Her fırsatta yeniden yad edilmesi gereken bir yüce gönül var. Yeri gelmişken bam telimize yeniden dokunsun ve yeniden titretsin gönüllerimizi.

Trablusgarb savaşına gönüllü katılarak Osmanlı safında bir ömür savaşan Zenci Musadan bahsediyorum. 1. Dünya savaşında Teşkilat-ı Mahsusa reisi kuşçubaşı Eşref Bey’in emir eri olarak birçok cepheye koşmuş sıra dışı bir kahraman olduğu kayıtlarla sabit.

İri cüssesi, yufka yüreği ve yiğitliğiyle ün yapan teni zenci yüreği nurlu Musa. Edirne’nin geri alınışdan Yemen’e silah ve altın kaçırılışına kadar birçok harekatta aktif rol alır. Savaş sonrası İstanbul’da Anadolu’ya silah kaçıran karakol cemiyetinde yer alır.

İşgal kuvvetleri komutanı Harrington, İstanbul’da Galata gümrüğünü gezdiği sırada, kendisine “İşte 300 bin altını Yemen’e kaçıran Zenci Musa bu” diye tanıtırlar onu. Hemen onun yanına gider der ki: “Eğer bizimle çalışırsan seni altına boğarım.” Zenci Musa bu sözlere karşı çok sert çıkar ve tarihe geçen şu sözleri sarfeder: “Her teklif herkese yapılmaz. Bu sözleriniz beni ancak rencide eder. Benim bir devletim var: Devlet-i âli Osmani, bir bayrağım var: Hilal-Yıldızlı bayrak, bir kumandanım var: Eşref Bey. Bu iş daha bitmedi, sizinle daha işimiz bitmedi”
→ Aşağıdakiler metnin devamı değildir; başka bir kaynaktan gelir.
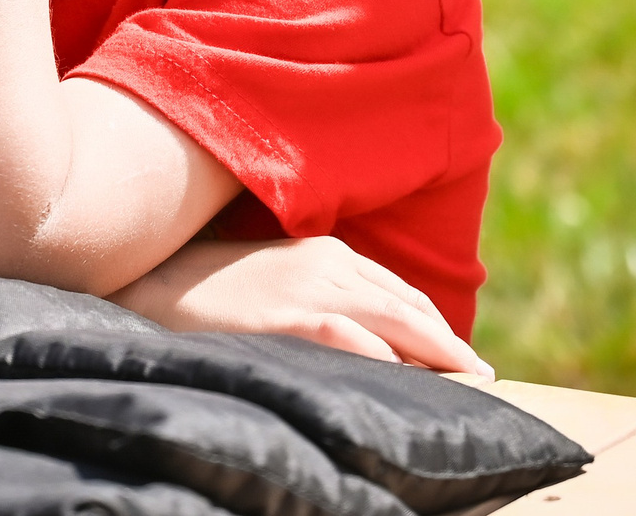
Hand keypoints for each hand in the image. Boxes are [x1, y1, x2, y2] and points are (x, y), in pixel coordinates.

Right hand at [111, 237, 492, 377]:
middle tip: (484, 376)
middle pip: (408, 306)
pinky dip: (387, 358)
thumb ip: (316, 301)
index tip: (461, 357)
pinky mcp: (290, 316)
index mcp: (326, 252)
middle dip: (450, 344)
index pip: (398, 292)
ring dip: (437, 354)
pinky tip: (409, 381)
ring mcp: (310, 287)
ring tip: (468, 383)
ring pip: (394, 320)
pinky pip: (353, 338)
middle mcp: (328, 263)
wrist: (150, 275)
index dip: (434, 327)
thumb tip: (358, 342)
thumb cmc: (207, 287)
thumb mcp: (274, 280)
Hastalanınca Üsküdar’daki Özbekler tekkesinde inzivaya çekilir ve orada vefat ve yine orada medfundur. Bavulundan bir Kuran-ı Kerim, bir Osmanlı haritası, Kuşçubaşı Eşref’in resmi ve kefeni çıkar. İşte bir Osmanlı mücahidi olarak yaşamış ve öyle de ölmüş olan Zenci Musa Sudanlıdır.
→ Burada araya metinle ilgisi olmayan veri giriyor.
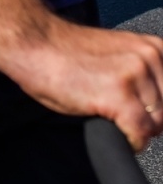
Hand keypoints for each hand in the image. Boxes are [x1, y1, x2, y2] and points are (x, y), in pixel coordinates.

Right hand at [0, 18, 162, 150]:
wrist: (32, 42)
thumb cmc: (65, 52)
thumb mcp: (117, 56)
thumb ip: (143, 74)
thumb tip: (155, 108)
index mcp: (154, 48)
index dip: (156, 108)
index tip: (143, 112)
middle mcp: (150, 59)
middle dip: (149, 120)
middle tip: (122, 116)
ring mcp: (135, 76)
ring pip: (156, 124)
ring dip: (137, 129)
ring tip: (111, 119)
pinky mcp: (118, 96)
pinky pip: (140, 133)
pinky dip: (130, 140)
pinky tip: (112, 129)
Sudan ezelden beridir Osmanlıya ve bakiyesi Türkiye’ye bakışı Zenci Musa bakışıdır. Cumhurbaşkanı Erdoğan’ın Sudan ziyaretindeki yaşananlar Osmanlının mirasıdır. Daha sizinle işimiz bitmedi dediğinde zaten hasta olduğu ve ölümüne yakın olduğu rivayet edilir. Aslında Harringtonlarla işi bitmeyen bizzat fiziken Zenci Musa değil ruhen onun şahs-ı manevisinde bilumum ümmet idi. Ümmetin bu gizli birlikteliği damla damla birikmişti gönüllerde.

Çünkü Osmanlı gittiği hiçbir yeri işgal etmemiş oraları fethetmişti. Fethin de evvela gönülleri fethetmekle gerçekleşeceğine inanıyordu. Önce gönülleri fethetti sonra toprakları. Fethettiği topraklarda da adaletli oldu.

Zenci Musa Sudandan çıkıp gelmiş ümmet adına gavurun yüzüne haykırmıştı. Bugün de onun torunları olan Rektör Süleymanlar, Dışişleri Bakanları Gandurlar yine haykırıyorlar. Bilvesile Zenci Musa ve kahraman yürekli şehitlerimiz için el-Fatiha!